Experimental Section

Thin film of CuO was deposited by spin coating CuO sol solution onto fluorine‐doped tin oxide (FTO) glass substrates.17 The copper oxide sol was prepared by adding 1.0 mL ethanolamine to 20 mL of 2‐methoxyethanol under vigorous stirring. After which, 1.09 g of copper (II) acetate was added into the solution and a deep blue solution was formed after 15 min of continuous stirring. Then, 0.5 mL of polyethylene glycol (average molecular weight of 200) was added into the solution and the solution was ready to be used to deposit CuO film. To incorporate graphene into copper oxide film, 0.04 g of –COOH‐functionalized graphene nanosheets and –NH2‐functionalized graphene nanosheets (Cheap Tubes Inc., USA) were added separately into 1 mL of copper oxide solution. The solution was then sonicated with a probe using pulse mode (5 s on and 5 s off) for 1 min. This was followed by an additional stirring for 3 h before deposition onto FTO glass substrate through spin‐coating method. Then film was dried on a hotplate at 100 °C for 2 min before annealing at 600 °C for 10 min. The thickness of CuO and CuO‐G films was ≈100 nm, measured by using surface profilometer.
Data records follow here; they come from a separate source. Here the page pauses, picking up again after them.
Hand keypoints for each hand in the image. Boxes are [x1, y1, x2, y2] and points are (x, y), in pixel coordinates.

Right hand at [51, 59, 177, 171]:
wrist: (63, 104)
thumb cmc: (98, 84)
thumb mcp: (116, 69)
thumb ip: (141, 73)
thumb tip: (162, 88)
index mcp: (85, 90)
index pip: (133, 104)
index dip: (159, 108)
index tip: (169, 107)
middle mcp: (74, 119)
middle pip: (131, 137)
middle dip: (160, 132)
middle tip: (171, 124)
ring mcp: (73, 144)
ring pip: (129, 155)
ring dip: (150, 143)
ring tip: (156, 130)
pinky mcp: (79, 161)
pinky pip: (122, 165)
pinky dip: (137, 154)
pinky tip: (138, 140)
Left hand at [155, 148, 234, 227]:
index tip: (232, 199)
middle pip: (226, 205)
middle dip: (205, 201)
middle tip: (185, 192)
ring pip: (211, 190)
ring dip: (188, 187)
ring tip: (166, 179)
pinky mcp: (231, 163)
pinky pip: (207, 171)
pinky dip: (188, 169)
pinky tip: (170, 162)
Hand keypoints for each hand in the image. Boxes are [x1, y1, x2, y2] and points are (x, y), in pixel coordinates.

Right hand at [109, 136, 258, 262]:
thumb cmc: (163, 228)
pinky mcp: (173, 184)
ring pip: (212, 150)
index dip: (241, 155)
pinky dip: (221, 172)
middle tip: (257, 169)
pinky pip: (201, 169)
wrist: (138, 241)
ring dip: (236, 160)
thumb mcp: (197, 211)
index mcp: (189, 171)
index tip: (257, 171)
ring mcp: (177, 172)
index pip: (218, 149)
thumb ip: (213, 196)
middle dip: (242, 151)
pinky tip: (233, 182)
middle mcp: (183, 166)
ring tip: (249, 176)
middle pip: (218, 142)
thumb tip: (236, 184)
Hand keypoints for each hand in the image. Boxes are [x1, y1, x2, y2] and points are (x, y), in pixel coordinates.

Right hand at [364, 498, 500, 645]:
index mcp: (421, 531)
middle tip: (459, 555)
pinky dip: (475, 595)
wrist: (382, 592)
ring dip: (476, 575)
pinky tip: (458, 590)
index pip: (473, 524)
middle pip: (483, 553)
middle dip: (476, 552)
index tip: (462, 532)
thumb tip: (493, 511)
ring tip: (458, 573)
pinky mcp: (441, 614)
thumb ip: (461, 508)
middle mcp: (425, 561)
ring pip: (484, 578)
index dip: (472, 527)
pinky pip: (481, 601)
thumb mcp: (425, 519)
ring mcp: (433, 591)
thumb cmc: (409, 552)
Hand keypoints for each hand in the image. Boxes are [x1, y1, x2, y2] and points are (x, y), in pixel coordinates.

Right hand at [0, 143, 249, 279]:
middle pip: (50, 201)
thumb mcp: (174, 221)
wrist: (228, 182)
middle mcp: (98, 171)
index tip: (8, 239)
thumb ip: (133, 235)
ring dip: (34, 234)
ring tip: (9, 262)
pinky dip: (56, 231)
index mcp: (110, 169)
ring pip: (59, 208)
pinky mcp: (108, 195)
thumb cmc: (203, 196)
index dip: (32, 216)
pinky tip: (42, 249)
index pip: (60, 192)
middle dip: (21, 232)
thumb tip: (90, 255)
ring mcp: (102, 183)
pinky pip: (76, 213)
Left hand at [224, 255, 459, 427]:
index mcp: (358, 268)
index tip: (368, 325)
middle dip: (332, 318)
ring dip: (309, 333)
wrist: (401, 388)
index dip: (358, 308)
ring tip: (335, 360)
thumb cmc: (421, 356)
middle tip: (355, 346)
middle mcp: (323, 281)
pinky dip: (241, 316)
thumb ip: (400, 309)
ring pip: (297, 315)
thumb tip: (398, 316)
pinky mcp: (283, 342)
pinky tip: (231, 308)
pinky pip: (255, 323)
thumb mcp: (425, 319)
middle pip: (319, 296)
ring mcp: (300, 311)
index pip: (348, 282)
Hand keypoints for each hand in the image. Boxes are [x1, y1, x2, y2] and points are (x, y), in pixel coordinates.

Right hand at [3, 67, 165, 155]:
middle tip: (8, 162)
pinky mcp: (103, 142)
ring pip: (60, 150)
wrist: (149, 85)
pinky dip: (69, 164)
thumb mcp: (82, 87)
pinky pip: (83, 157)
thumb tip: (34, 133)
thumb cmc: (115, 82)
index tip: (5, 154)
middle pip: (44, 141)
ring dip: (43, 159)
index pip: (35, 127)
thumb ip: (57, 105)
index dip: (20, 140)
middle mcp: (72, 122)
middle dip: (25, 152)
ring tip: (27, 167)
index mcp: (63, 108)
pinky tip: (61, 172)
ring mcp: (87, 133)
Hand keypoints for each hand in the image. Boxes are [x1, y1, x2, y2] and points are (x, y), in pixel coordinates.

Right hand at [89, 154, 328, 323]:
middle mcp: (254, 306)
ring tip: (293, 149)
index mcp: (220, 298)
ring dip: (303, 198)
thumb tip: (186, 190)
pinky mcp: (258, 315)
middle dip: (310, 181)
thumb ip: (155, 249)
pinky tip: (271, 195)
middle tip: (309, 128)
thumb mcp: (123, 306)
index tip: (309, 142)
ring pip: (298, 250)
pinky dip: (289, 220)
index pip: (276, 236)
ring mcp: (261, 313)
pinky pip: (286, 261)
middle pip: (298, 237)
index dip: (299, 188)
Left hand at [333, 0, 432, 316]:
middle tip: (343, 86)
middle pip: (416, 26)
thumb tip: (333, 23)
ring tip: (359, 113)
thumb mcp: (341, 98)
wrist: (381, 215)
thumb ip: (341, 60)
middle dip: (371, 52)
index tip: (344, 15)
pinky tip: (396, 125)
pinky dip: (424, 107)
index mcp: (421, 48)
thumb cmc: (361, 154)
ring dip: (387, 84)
PEC measurement was carried out in a three‐electrode cell with cupric oxide films as working electrode, platinum foil as counter electrode, and Ag/AgCl for the reference electrode. The measurements were performed in 0.1 m Na2SO4 aqueous electrolyte solution (pH 5.84). An active area of 1 cm2 was defined on the copper oxide film by covering the films with black tape. Metrohm‐Autolab PGSTAT101 potentiostat was used for PEC characterization with a 150 W Xenon arc lamp fitted with AM 1.5 filters as the light source. The intensity of the light illuminated on the copper oxide samples was maintained at 100 mW cm−2. To determine charge transfer resistance, EIS was performed within frequency range of 105–10−2 Hz at an open circuit potential and 10 mV amplitude. The micro‐Raman spectroscopy measurements were performed on all the samples before and after PEC characterization. In order to address the nature of phase changes at the surface and substrate interface, the samples were excited with 325 nm (UV) and 488 nm (visible) Raman excitation wavelengths using a JY‐LABRAM system.
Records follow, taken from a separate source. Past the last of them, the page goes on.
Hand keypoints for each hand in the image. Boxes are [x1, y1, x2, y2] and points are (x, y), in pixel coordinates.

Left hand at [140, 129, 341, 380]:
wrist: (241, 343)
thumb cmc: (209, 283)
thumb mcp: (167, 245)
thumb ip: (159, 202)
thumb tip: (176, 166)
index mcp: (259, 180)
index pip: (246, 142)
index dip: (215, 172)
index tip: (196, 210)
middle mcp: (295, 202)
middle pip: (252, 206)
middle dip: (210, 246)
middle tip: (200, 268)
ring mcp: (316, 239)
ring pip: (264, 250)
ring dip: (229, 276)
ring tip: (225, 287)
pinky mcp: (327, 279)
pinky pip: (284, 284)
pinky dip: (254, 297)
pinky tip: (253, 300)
Graphene‐incorporated CuO (CuO, CuO:G‐NH2, and CuO:G‐COOH) photocathodes were used for MB photocatalytic degradation. The samples were placed at the bottom of a beaker and 20 mL of 10.0 mg L−1 MB solution was used to carry out the experiments. The beaker was placed on a shaker (50 rpm, ambient temperature) for 30 min in the dark. For the photocatalytic experiments, a 150 W xenon arc lamp equipped with an air mass 1.5 global (AM 1.5G) was used as the light source. After photocatalytic degradation of the required duration, 2 mL from each experiment was sampled and their concentrations were analyzed. Equation (1) was used to determine the MB photocatalytic degradation rate (%) in aqueous solution

Conflict of Interest

The authors declare no conflict of interest.